Passage ->
────────────────
“Babe Magnet” dishes advice for girls
Dear Straight Talk: As a certified "babe magnet" at a large high school, for all you girls interested in guys like me — and there are a lot of you — could you please be a little harder to get? When a girl lets me have it too early, it is actually a turn off. I know you get mixed messages, but I assure you, most "bad boys" find it exotic when you say no. If we like you, it gives us a challenge. If we don’t, we respect you for standing up to our charades. Despite what might be said, we do not think you are lesbian or prudish if you say no, we think you are interesting and strong. Saying no will also save you a broken heart. — “J,” Anderson, Calif.
Editor's Note: Girls: When in the snake pit, avoid the snakes. They do bite — yes, even, and sometimes especially, those charming ones. Our culture is largely a snake pit. To be safe, you have to learn where, how, when, and with whom to hang out, walk, go on a date, say no, etc. America may be farther along than India, as revealed by India’s recent self-examination following the horrific and fatal gang rape in Delhi last December, but we are miles from being a non rape culture.
────────────────
Extracted material ->
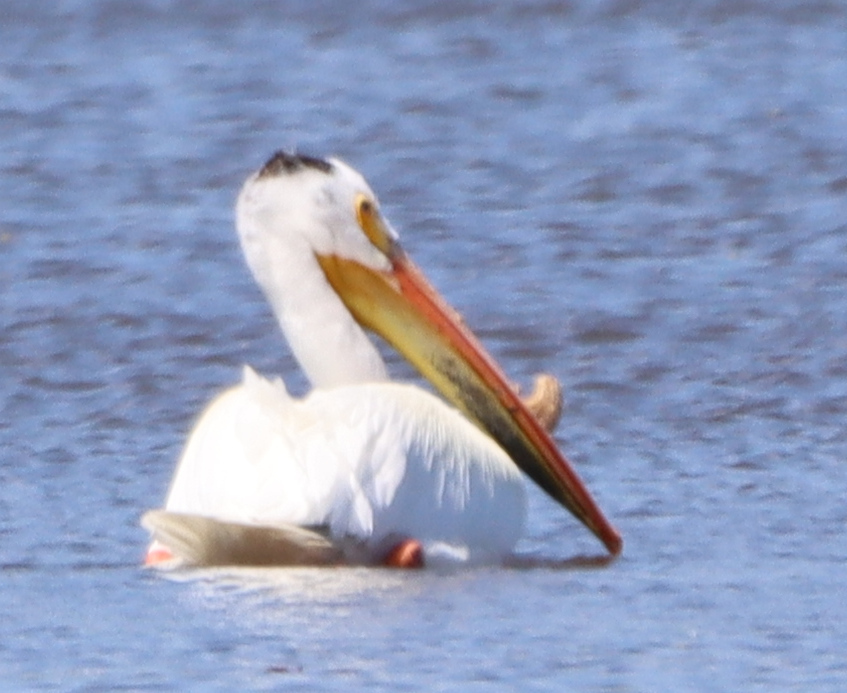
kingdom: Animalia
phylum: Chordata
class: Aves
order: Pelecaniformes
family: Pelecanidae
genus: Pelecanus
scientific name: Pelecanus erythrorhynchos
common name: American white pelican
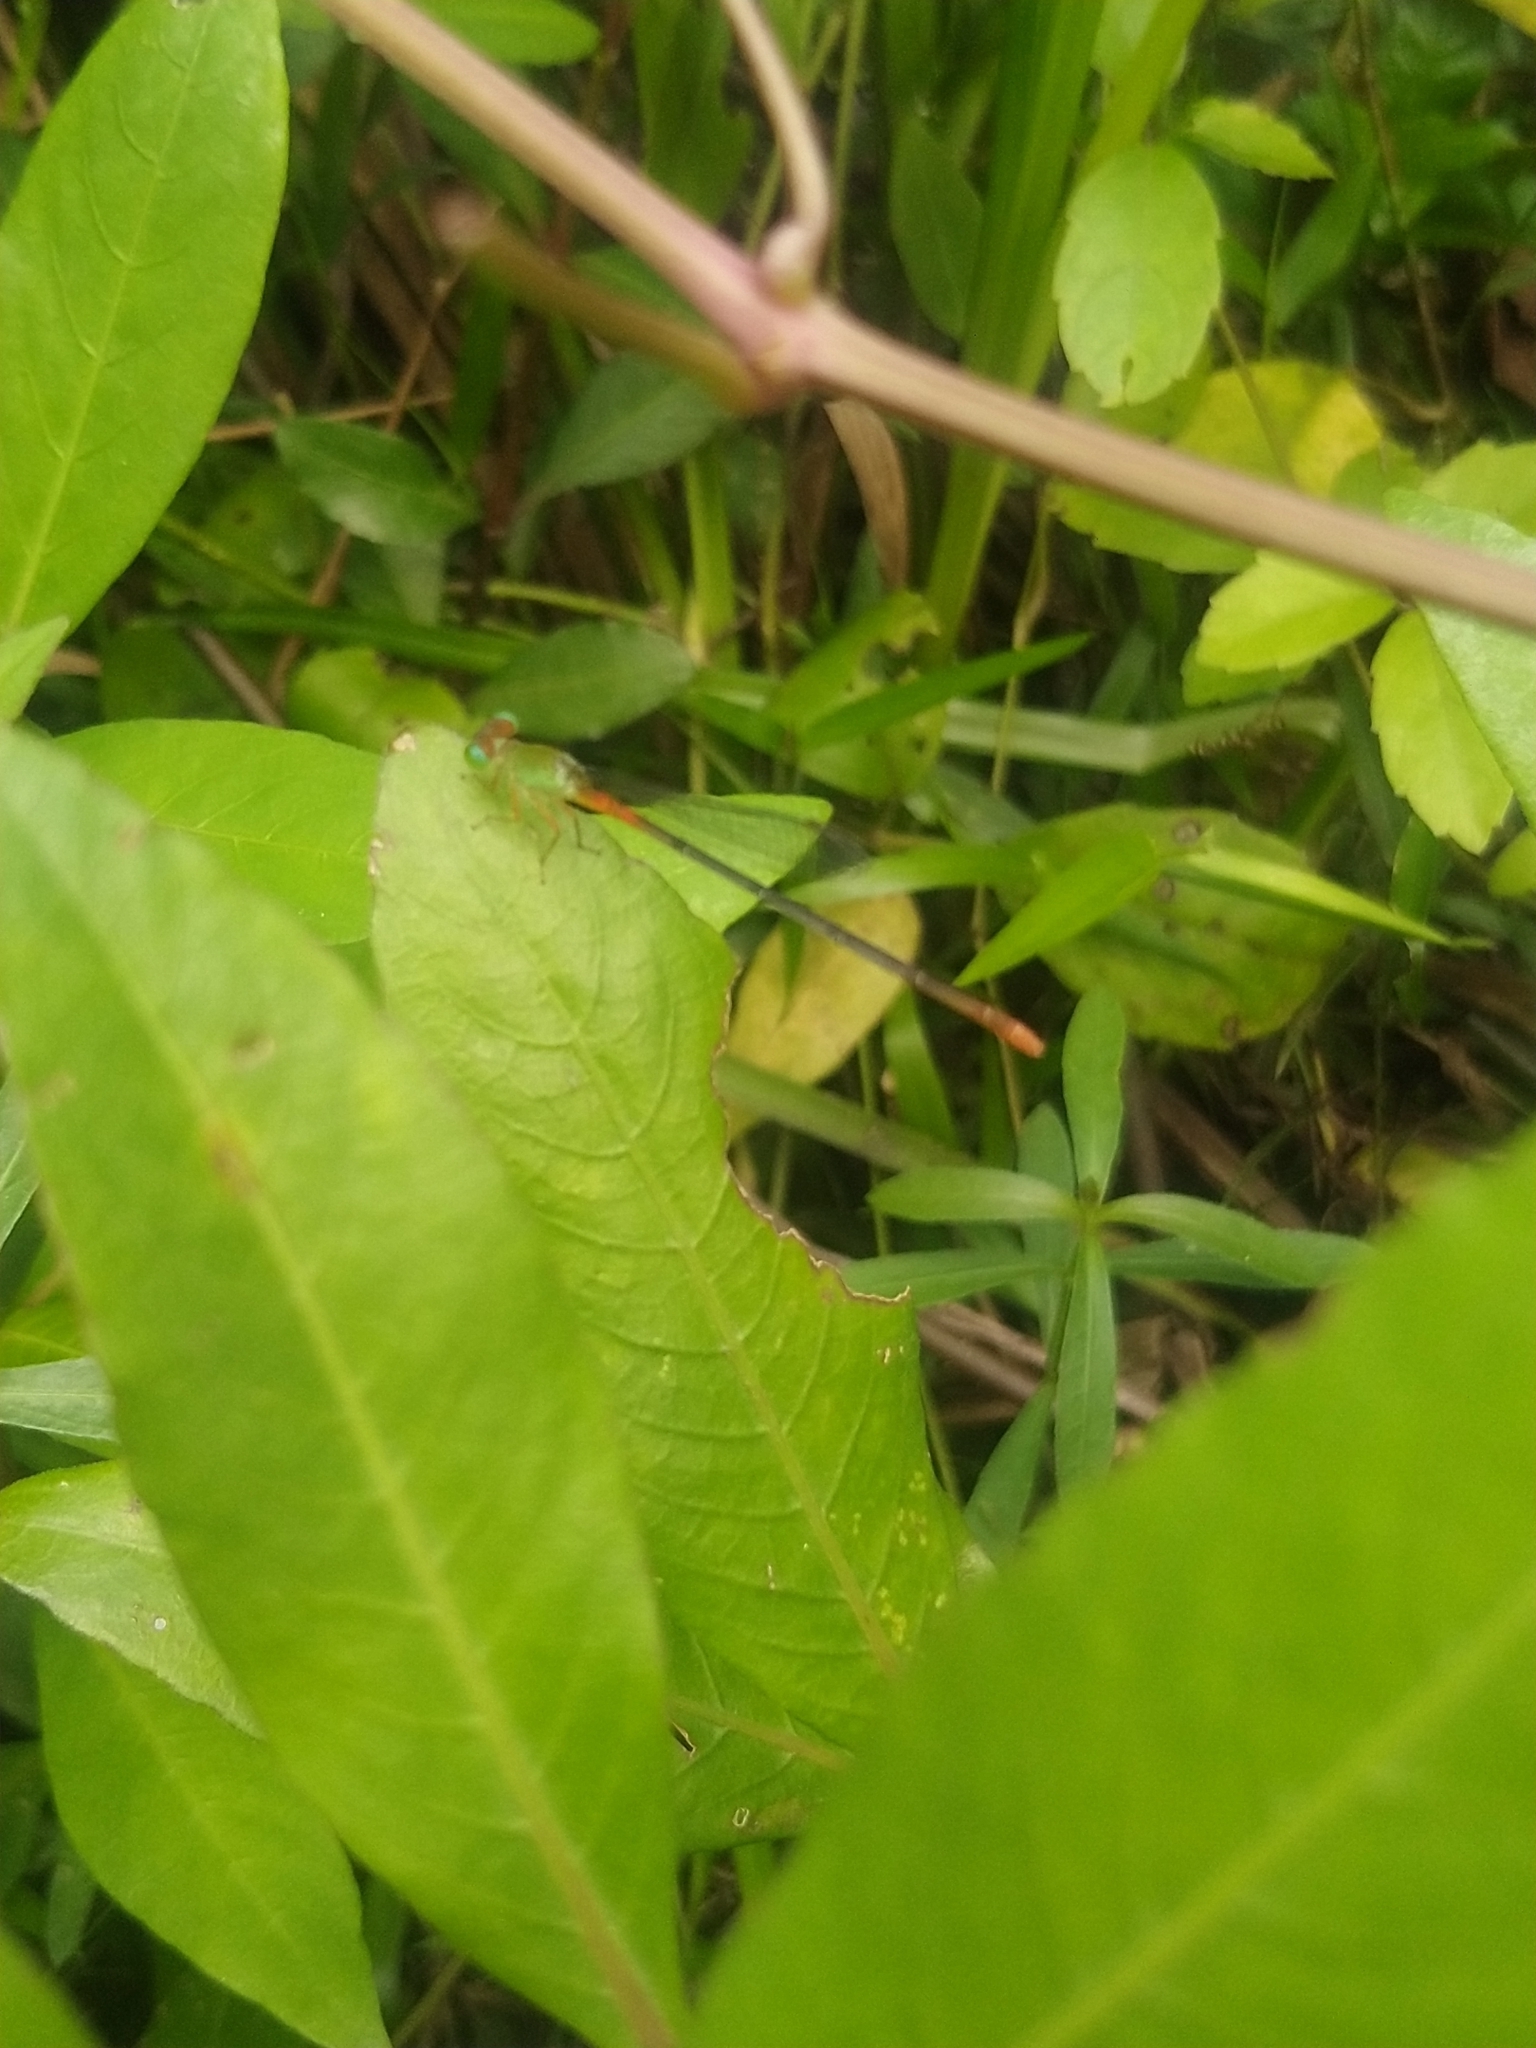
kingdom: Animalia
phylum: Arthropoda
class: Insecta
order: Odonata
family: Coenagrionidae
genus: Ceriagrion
────────────────
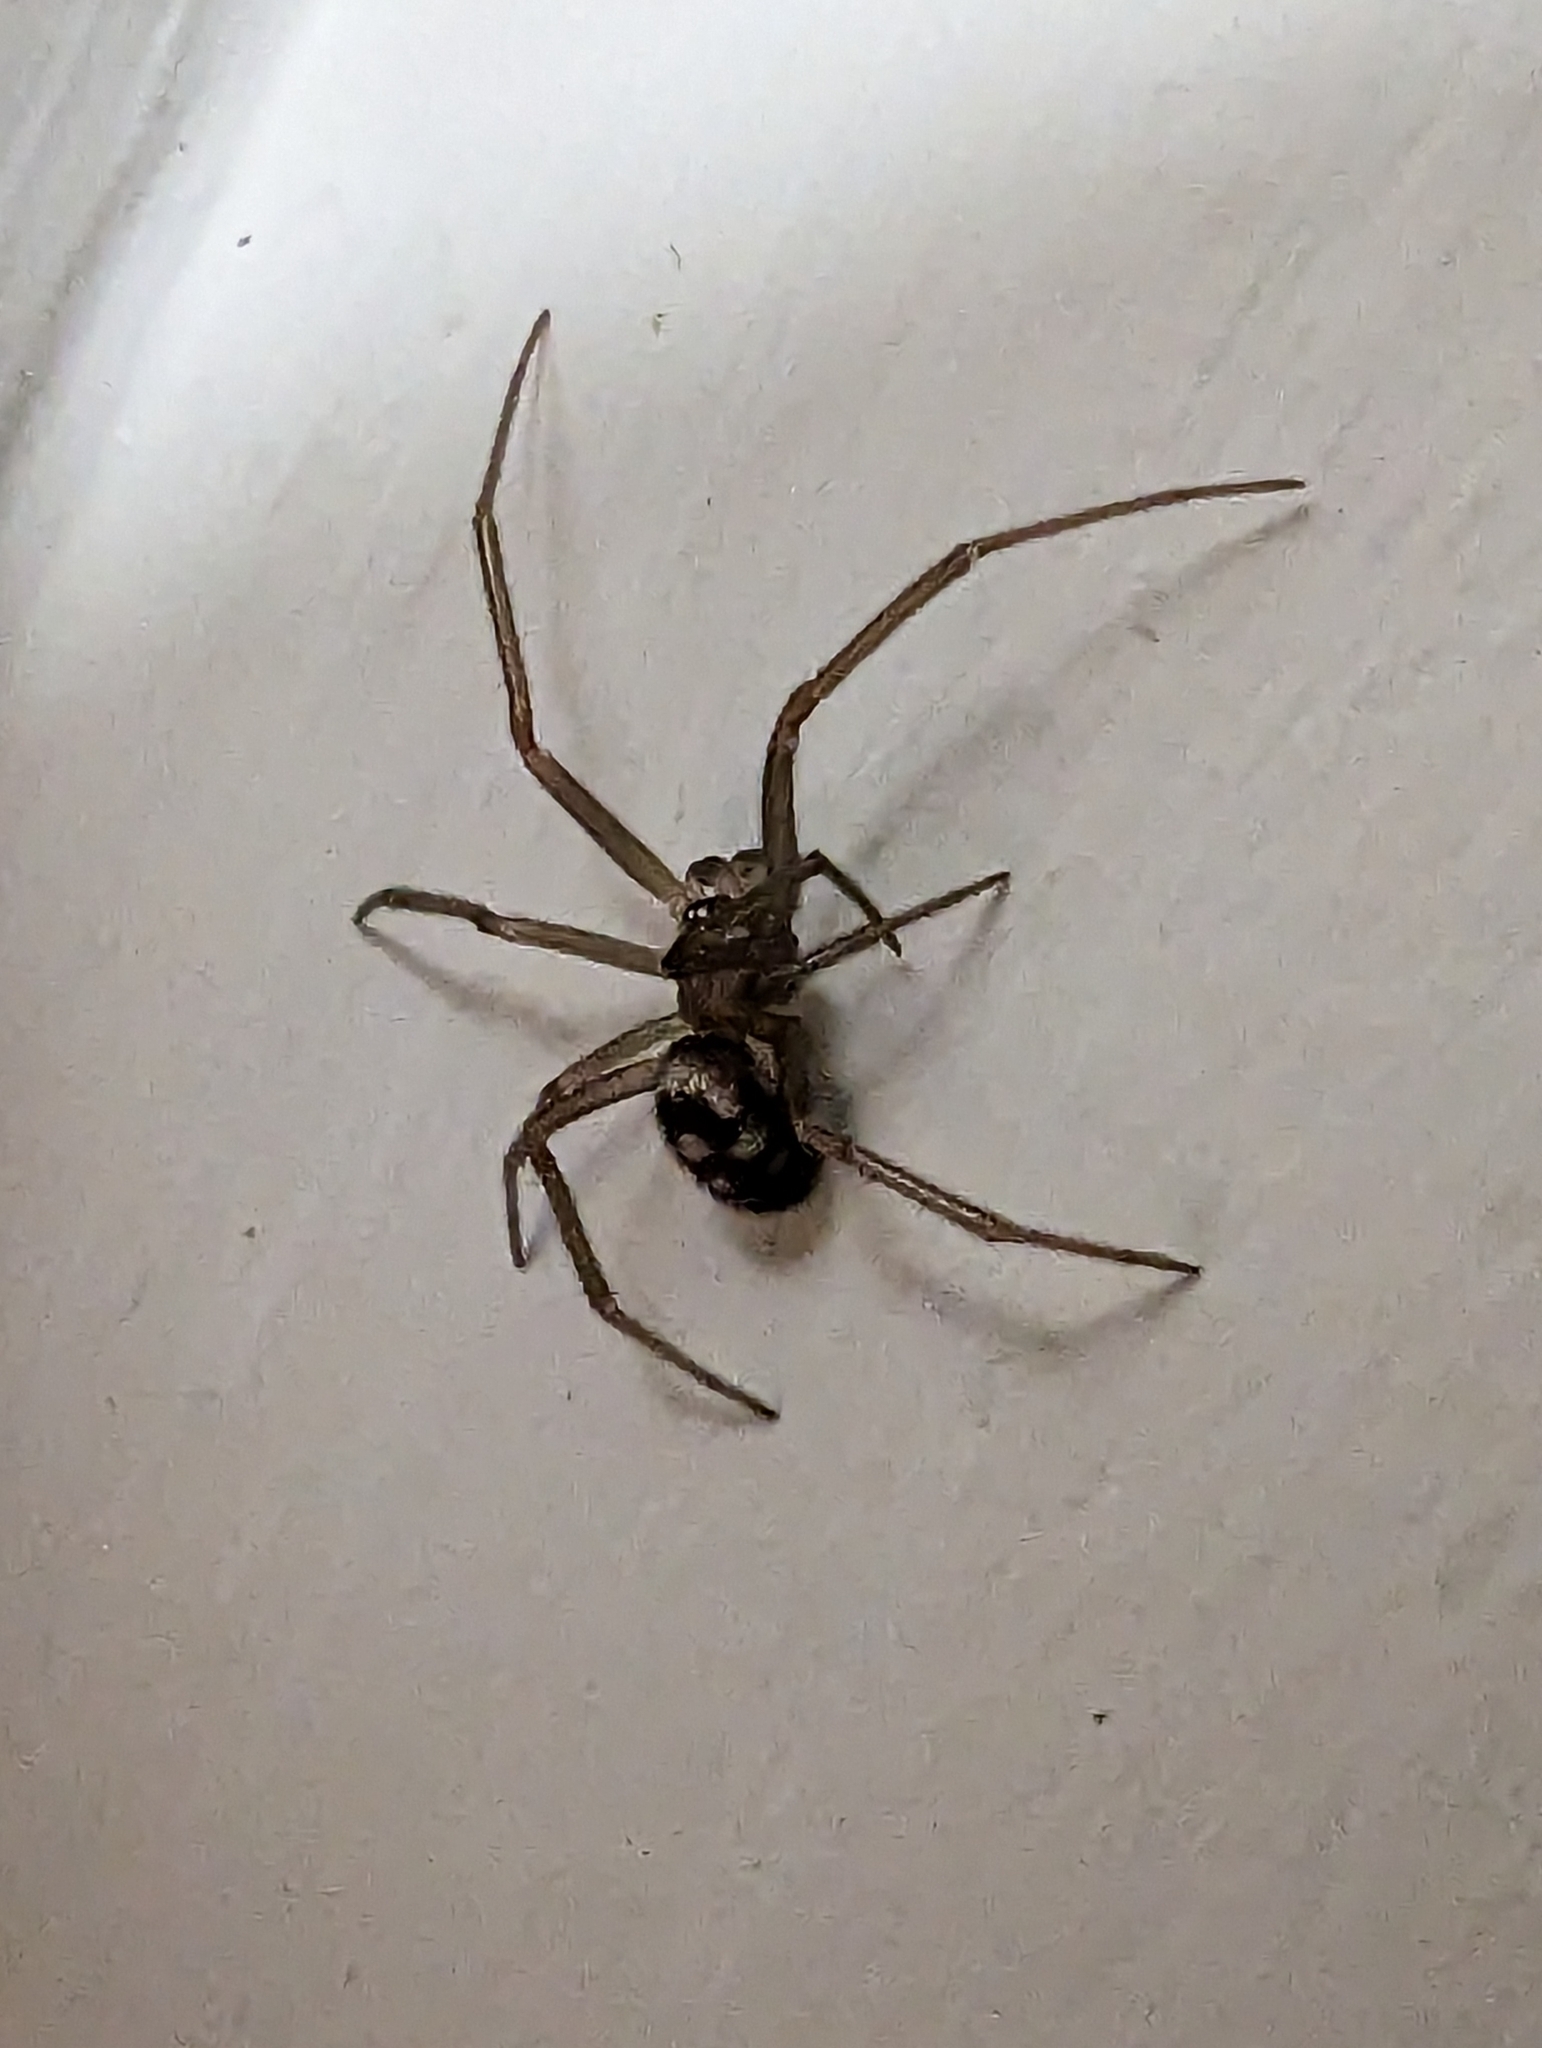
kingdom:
────────────────
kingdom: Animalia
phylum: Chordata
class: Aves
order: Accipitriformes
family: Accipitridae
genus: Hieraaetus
────────────────
Exercise set ->
#1 Answer these questions about the advice column:
(a) Where is the letter writer "J" from?
(b) According to the letter, what do most "bad boys" find exotic?
(c) In which city did the gang rape mentioned in the editor's note take place?
#2 The editor's note in the advice column says girls have to learn where, how, when, and with whom to do certain things. List those things.
#3 Copy the advice column from "Editor's Note: Girls: When" to "non rape culture.", changing "snake pit" to "jungle".
The listing has nothing to do with what comes next.

Answers to the exercises ->
#1
(a) Anderson, Calif.
(b) When a girl says no.
(c) Delhi.

#2 hang out; walk; go on a date; say no

#3
Editor's Note: Girls: When in the jungle, avoid the snakes. They do bite — yes, even, and sometimes especially, those charming ones. Our culture is largely a jungle. To be safe, you have to learn where, how, when, and with whom to hang out, walk, go on a date, say no, etc. America may be farther along than India, as revealed by India’s recent self-examination following the horrific and fatal gang rape in Delhi last December, but we are miles from being a non rape culture.